▸ PROBLEM TO SOLVE:
Relabel "pose" as "camera" in all of the rows below and repeat them with nothing else changed. Leave the pictures out.

▸ ENTRIES PROVIDED:

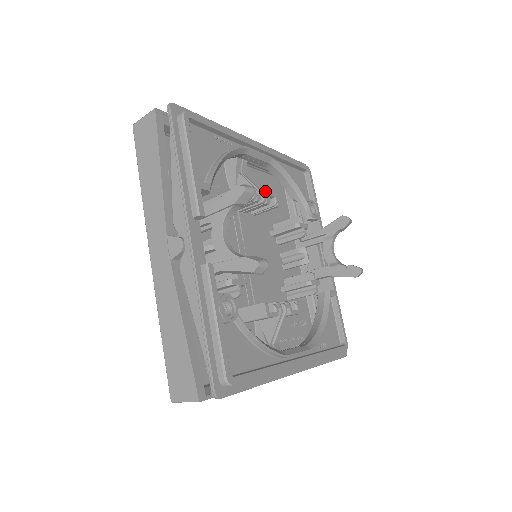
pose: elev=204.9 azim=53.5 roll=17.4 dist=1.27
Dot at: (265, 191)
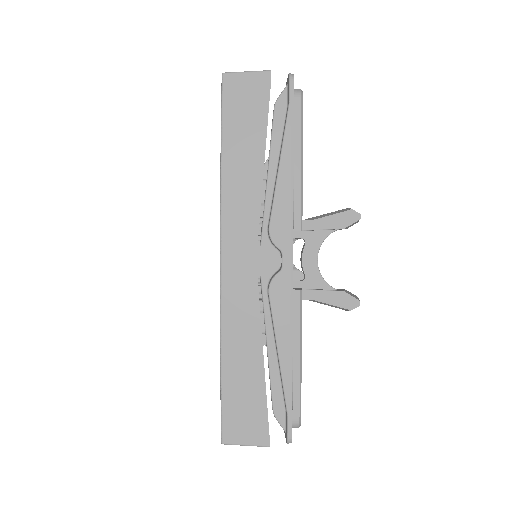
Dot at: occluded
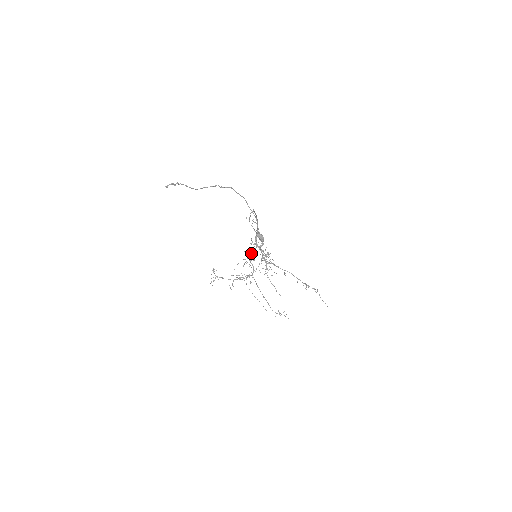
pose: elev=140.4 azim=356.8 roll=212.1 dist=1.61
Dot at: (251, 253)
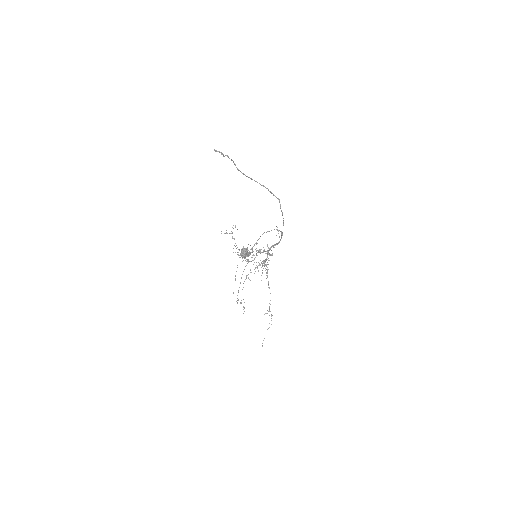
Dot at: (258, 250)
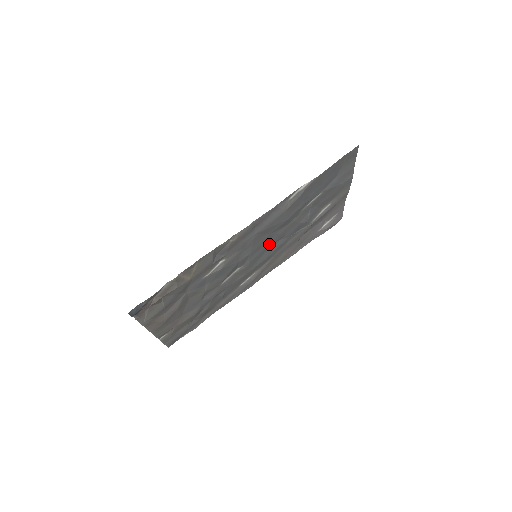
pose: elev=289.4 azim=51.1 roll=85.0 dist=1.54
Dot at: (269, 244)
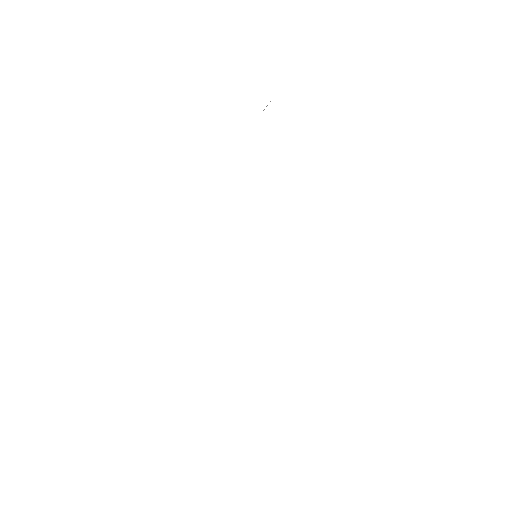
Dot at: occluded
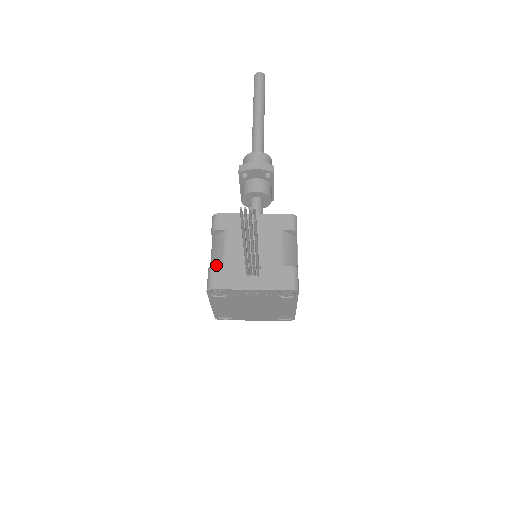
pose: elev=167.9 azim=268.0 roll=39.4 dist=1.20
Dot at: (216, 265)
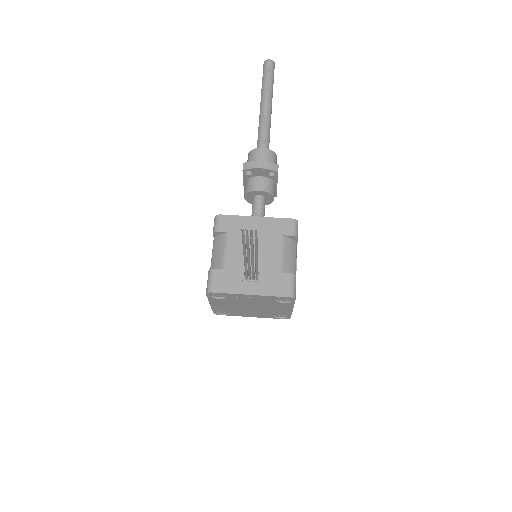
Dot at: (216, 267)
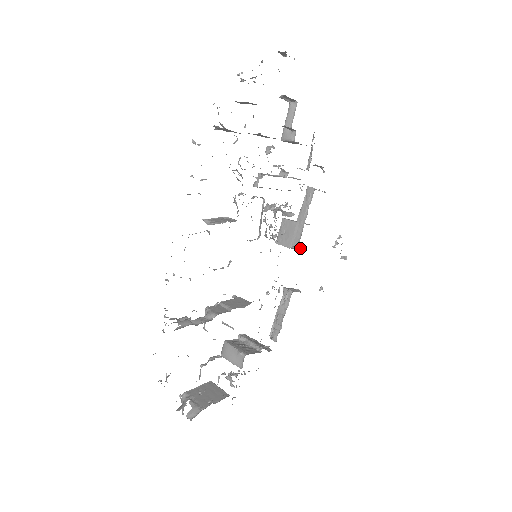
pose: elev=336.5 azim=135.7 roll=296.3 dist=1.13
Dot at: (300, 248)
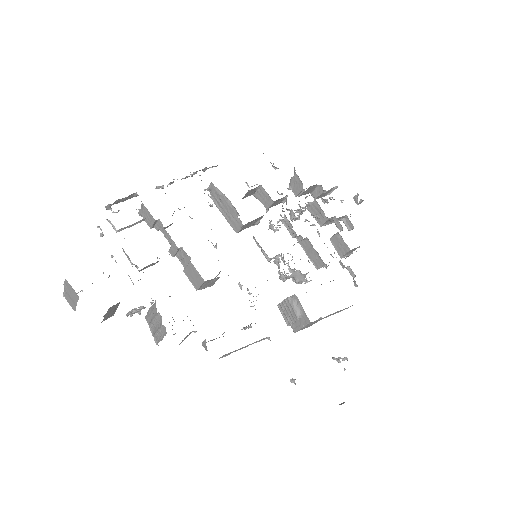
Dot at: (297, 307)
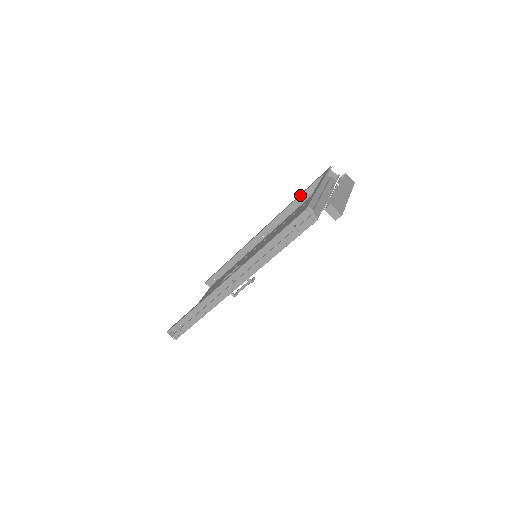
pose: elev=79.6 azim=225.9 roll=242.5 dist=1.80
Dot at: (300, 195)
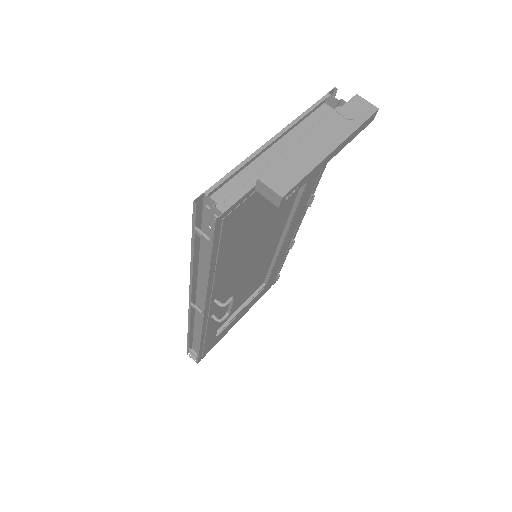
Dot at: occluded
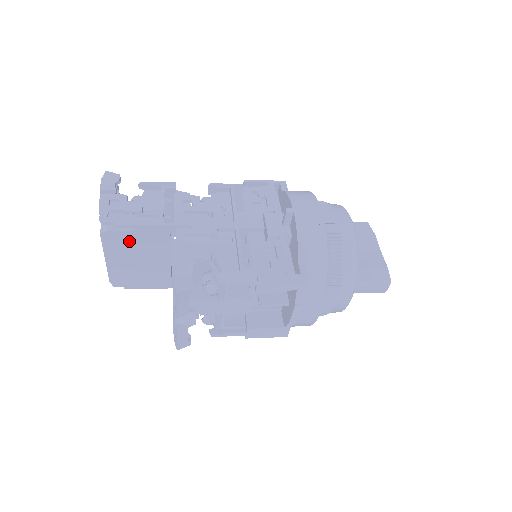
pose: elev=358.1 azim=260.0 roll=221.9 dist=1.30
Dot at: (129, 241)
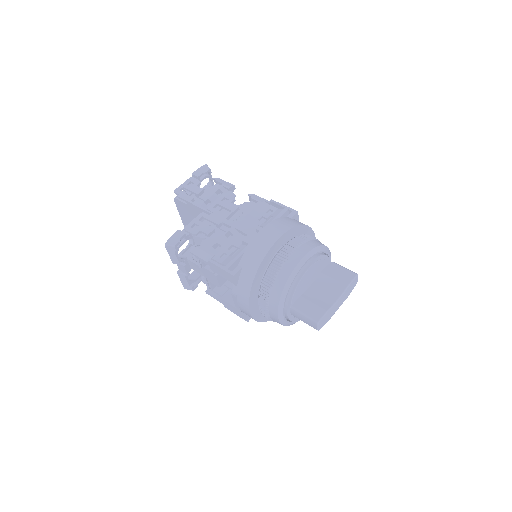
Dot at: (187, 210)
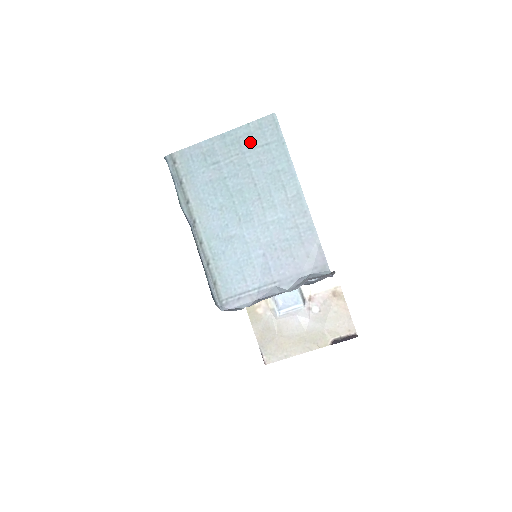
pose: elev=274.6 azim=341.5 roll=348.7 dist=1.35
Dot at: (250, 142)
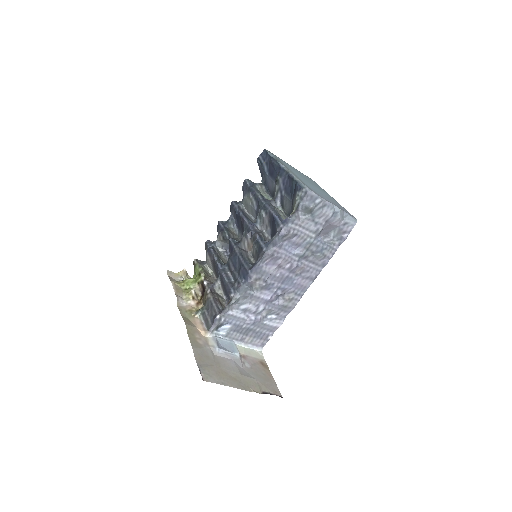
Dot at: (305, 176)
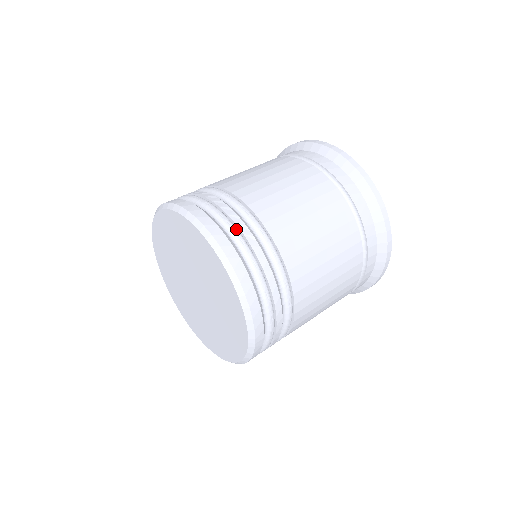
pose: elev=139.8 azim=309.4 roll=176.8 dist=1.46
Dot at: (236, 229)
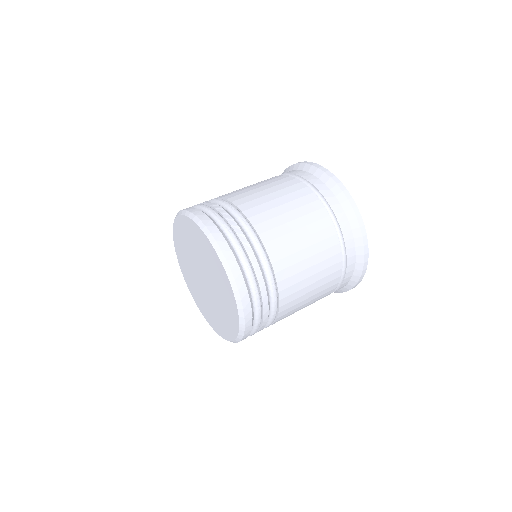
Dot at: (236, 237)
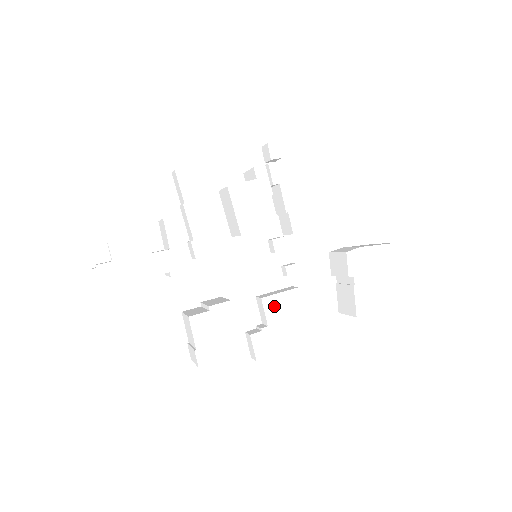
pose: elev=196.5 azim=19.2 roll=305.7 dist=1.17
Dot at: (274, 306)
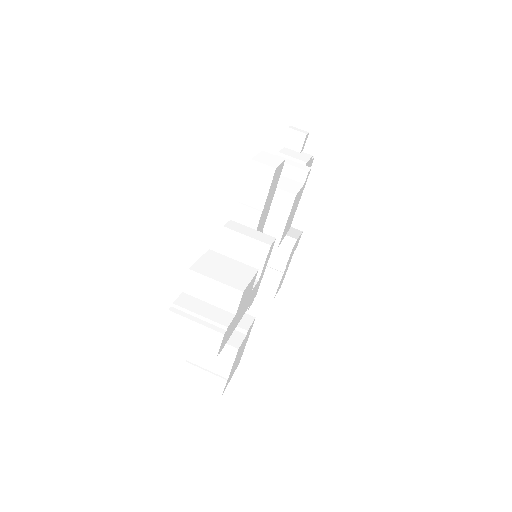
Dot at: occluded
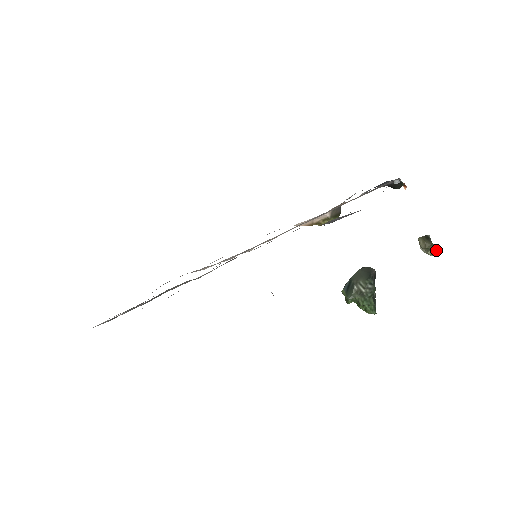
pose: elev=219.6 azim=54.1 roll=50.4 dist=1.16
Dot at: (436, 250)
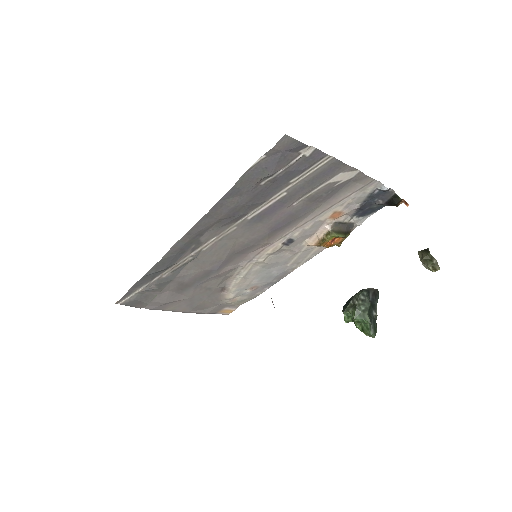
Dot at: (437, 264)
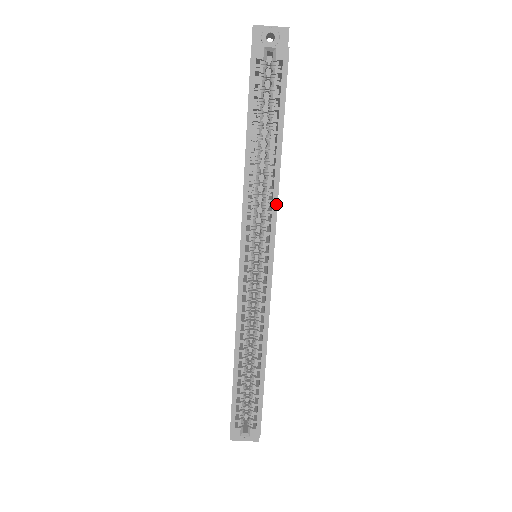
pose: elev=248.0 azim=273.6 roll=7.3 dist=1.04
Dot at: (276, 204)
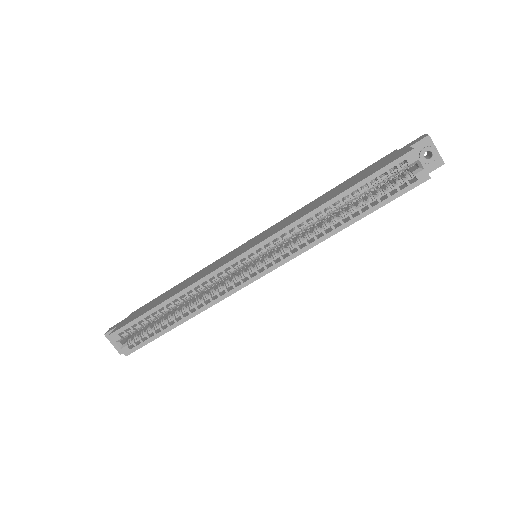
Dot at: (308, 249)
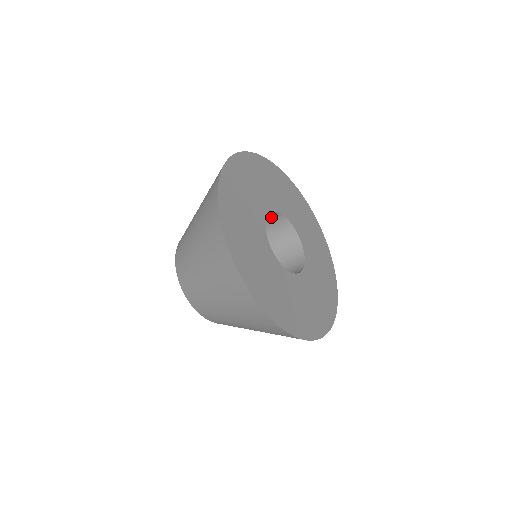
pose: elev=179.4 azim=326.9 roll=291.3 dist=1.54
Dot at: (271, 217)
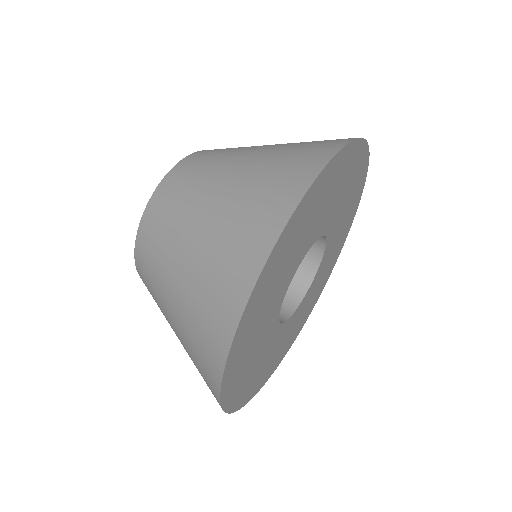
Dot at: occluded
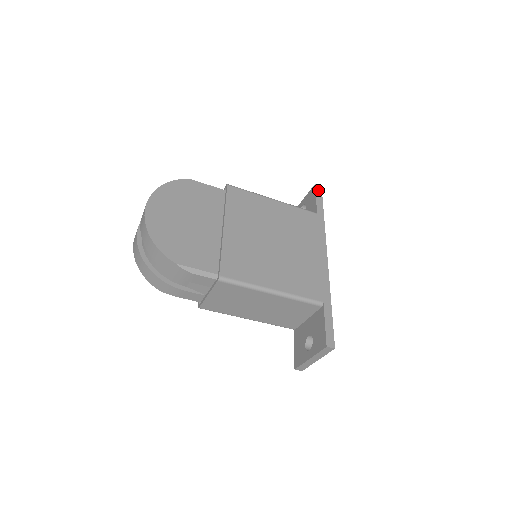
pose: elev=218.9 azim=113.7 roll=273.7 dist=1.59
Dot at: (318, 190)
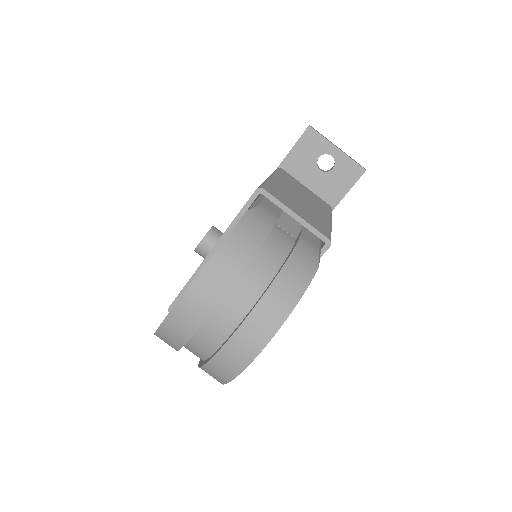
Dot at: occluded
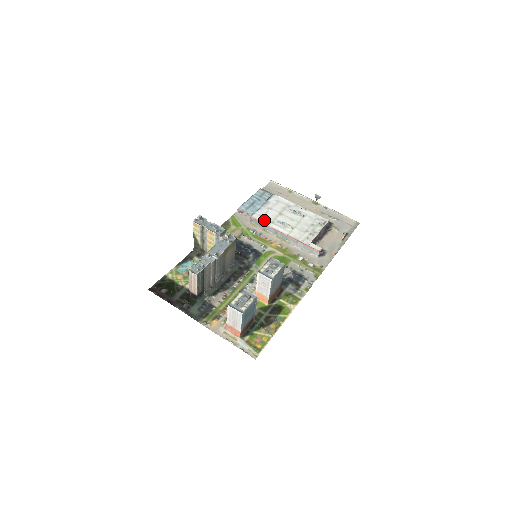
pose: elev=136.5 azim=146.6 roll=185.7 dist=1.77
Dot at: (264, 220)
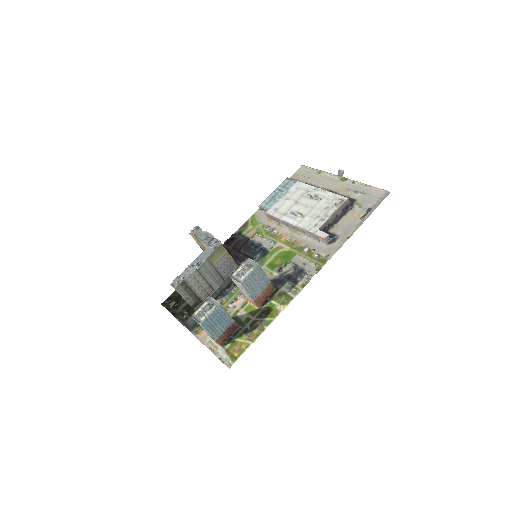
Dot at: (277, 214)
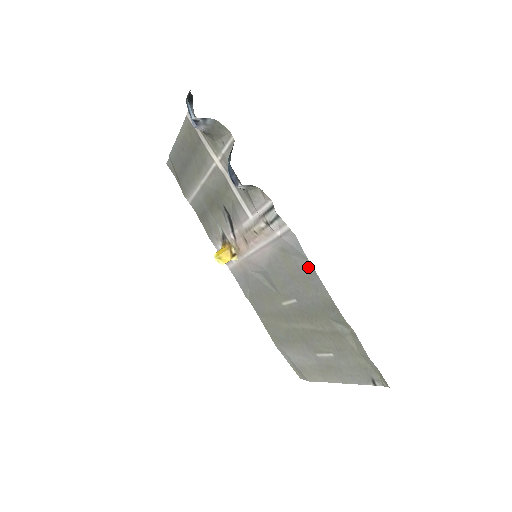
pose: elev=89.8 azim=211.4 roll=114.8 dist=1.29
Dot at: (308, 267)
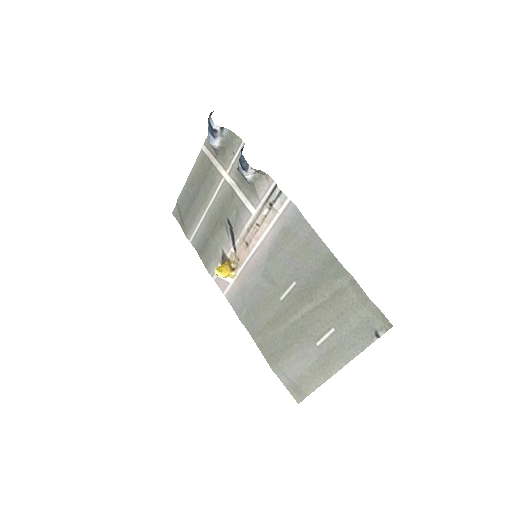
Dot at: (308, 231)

▸ EXERCISE RESPONSE:
camera: elev=204.9 azim=53.5 roll=17.4 dist=1.27
Dot at: (265, 191)
Dot at: occluded
camera: elev=140.4 azim=356.8 roll=212.1 dist=1.61
Dot at: (251, 253)
Dot at: (258, 250)
camera: elev=289.4 azim=51.1 roll=85.0 dist=1.54
Dot at: (269, 244)
Dot at: occluded
camera: elev=167.9 azim=268.0 roll=39.4 dist=1.20
Dot at: (216, 265)
Dot at: (216, 267)
camera: elev=336.5 azim=135.7 roll=296.3 dist=1.13
Dot at: (300, 248)
Dot at: (297, 307)
camera: elev=79.6 azim=225.9 roll=242.5 dist=1.80
Dot at: (300, 195)
Dot at: occluded
camera: elev=358.1 azim=260.0 roll=221.9 dist=1.30
Dot at: (129, 241)
Dot at: (187, 210)
camera: elev=274.6 azim=341.5 roll=348.7 dist=1.35
Dot at: (250, 142)
Dot at: (305, 176)
camera: elev=139.8 azim=309.4 roll=176.8 dist=1.46
Dot at: (236, 229)
Dot at: (236, 237)
camera: elev=196.5 azim=19.2 roll=305.7 dist=1.17
Dot at: (274, 306)
Dot at: occluded
camera: elev=219.6 azim=54.1 roll=50.4 dist=1.16
Dot at: (436, 250)
Dot at: (437, 264)
camera: elev=248.0 azim=273.6 roll=7.3 dist=1.04
Dot at: (276, 204)
Dot at: (308, 249)
camera: elev=179.4 azim=326.9 roll=291.3 dist=1.54
Dot at: (271, 217)
Dot at: occluded
camera: elev=218.9 azim=113.7 roll=273.7 dist=1.59
Dot at: (318, 190)
Dot at: occluded
camera: elev=136.5 azim=146.6 roll=185.7 dist=1.77
Dot at: (264, 220)
Dot at: (277, 214)
camera: elev=89.8 azim=211.4 roll=114.8 dist=1.29
Dot at: (308, 267)
Dot at: (308, 231)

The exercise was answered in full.